(Beginning of SUPPLIED RECORDS)

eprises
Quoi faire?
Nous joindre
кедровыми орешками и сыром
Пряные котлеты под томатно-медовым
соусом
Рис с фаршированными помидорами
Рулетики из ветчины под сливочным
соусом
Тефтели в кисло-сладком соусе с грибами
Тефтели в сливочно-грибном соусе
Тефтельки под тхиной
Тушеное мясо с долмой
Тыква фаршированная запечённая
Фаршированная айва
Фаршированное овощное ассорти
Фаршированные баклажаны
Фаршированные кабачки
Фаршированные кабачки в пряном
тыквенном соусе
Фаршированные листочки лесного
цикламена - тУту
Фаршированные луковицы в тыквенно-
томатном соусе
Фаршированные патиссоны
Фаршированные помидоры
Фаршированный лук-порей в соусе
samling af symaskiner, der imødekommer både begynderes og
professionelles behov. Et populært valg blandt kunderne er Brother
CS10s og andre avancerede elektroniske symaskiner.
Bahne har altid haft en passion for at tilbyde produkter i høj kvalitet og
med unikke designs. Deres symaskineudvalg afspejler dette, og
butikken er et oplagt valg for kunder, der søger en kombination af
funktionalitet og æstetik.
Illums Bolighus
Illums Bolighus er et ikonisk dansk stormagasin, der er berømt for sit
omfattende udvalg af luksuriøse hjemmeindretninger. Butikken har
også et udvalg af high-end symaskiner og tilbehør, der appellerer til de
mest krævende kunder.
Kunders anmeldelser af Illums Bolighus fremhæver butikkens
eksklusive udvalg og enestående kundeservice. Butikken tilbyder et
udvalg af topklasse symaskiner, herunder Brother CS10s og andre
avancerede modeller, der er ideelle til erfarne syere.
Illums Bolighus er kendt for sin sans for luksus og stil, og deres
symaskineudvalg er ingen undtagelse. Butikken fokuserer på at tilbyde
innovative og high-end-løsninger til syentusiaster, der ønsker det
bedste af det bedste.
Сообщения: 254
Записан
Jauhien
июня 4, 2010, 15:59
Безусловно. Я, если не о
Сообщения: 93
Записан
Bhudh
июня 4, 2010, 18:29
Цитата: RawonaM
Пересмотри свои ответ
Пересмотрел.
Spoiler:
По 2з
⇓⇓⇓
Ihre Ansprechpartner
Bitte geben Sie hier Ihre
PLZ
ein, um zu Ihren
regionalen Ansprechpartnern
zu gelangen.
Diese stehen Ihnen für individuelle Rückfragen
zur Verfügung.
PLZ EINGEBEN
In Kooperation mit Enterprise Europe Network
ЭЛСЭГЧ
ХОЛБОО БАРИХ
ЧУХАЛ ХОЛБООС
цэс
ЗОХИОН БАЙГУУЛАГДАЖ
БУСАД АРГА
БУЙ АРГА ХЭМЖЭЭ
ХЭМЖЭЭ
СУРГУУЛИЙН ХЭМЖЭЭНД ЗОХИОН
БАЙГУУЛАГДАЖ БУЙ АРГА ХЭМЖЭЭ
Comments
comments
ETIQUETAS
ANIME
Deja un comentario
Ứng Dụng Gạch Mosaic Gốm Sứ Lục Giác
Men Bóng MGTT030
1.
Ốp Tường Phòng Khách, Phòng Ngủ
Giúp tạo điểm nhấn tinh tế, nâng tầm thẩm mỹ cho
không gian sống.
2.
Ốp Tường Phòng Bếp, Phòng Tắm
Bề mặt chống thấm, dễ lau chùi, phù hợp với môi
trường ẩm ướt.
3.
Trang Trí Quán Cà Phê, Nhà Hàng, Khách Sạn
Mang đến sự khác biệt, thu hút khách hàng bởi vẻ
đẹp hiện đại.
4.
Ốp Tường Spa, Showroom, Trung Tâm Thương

(End of SUPPLIED RECORDS)

> _PROBLEM TO WORK ON_
Using the data above, work out how many lines include the word "andre" and give only that number.

> _TASK RESPONSE_
2